1 Reply Latest reply on Jan 6, 2018 1:49 PM by parul bansal

    Avoiding Rerunning same spark-sql query by caching

    Rishi Saraf

      Hello Everyone,

      We are evaluating using Tableau for reporting with  spark-sql connector. Till now results are good however one issue which is worrying is performance. We produce 30 billion records daily as parquet file through spark job. Once data is generated users want to see aggregated report on this data. There can be multiple users for these reports. When users look at the dashboard we don't want to run spark-sql query on the fly. Instead we want dashboard to load quickly.  Our tableau dashboard have 3 sheets(3 diff aggregation query) . Currently every-time we(multiple users) go to dashboard Tableau run same query again, which take good amount of time (on avg 4 mins). Is it possible to somehow cache this data in Tableau once a day? Idea is that once data is cached Tableau will not fire query on spark and hence dashboard will load quickly.
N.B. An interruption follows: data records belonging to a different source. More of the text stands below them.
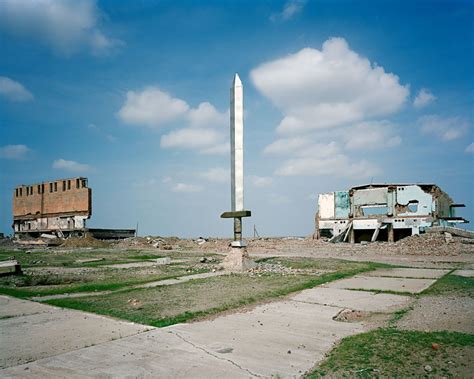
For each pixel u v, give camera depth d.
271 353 5.61
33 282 13.40
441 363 4.95
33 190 55.47
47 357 5.47
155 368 5.03
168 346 5.93
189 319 7.70
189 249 37.66
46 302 9.50
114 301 9.46
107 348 5.84
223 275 14.82
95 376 4.79
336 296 10.33
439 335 6.13
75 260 22.91
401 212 38.47
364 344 5.79
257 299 9.83
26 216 55.97
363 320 7.70
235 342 6.13
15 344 6.07
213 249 36.94
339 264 19.00
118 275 15.16
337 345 5.96
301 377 4.73
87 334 6.61
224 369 4.99
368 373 4.73
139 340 6.25
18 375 4.83
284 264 19.09
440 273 15.24
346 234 40.84
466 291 10.75
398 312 8.31
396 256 25.11
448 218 40.22
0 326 7.19
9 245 46.16
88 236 44.62
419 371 4.73
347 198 42.59
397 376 4.62
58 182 52.22
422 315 7.91
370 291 11.12
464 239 30.67
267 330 6.86
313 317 7.91
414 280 13.29
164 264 20.06
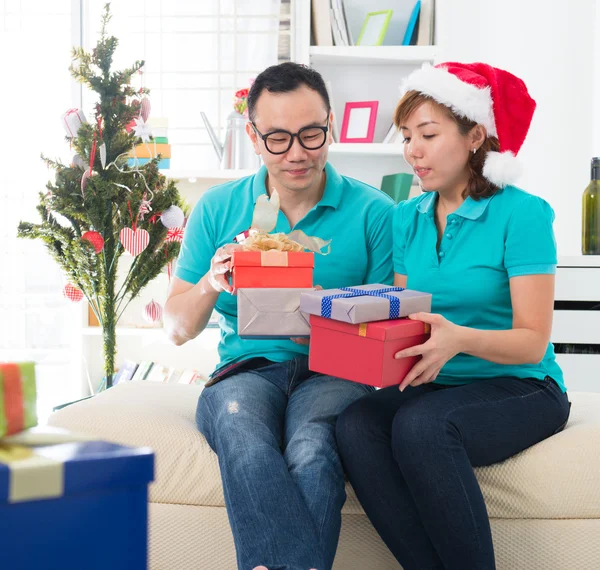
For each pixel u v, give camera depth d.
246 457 1.15
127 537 0.51
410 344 1.26
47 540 0.48
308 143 1.46
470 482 1.16
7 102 3.08
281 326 1.36
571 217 3.06
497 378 1.37
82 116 2.45
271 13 3.01
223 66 3.06
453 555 1.14
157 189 2.45
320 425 1.30
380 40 2.84
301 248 1.43
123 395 1.69
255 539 1.04
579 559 1.31
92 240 2.25
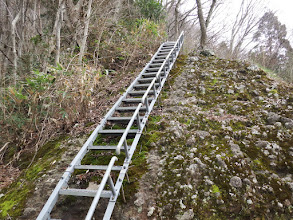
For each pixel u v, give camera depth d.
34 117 3.55
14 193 2.75
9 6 5.65
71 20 6.02
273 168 2.74
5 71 4.60
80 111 3.96
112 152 3.19
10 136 3.54
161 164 2.90
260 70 5.23
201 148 3.11
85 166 2.51
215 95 4.55
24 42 5.32
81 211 2.49
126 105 4.42
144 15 8.57
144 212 2.38
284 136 3.14
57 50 4.75
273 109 3.81
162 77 4.94
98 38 6.16
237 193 2.45
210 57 6.47
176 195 2.49
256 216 2.27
        • 1. Re: Avoiding Rerunning same spark-sql query by caching
          parul bansal

          1. use Cube rather than database directly

          2. Try switching back connection type from extract to live or from live to extract to see if there is any change

          3. try to extract first dashboard data source only and keep rest as it is if

          4. Use filtered data

          5. Use required columns.

          6. reduce number of calculations at the tableau end as you already getting aggregated data from cube itself.

          7. Look into your server machine configuration as well such as RAM etc.

          8. Reduce as many background jobs/service in your server


          Let me if any one of the above suggestions could help you out with performance.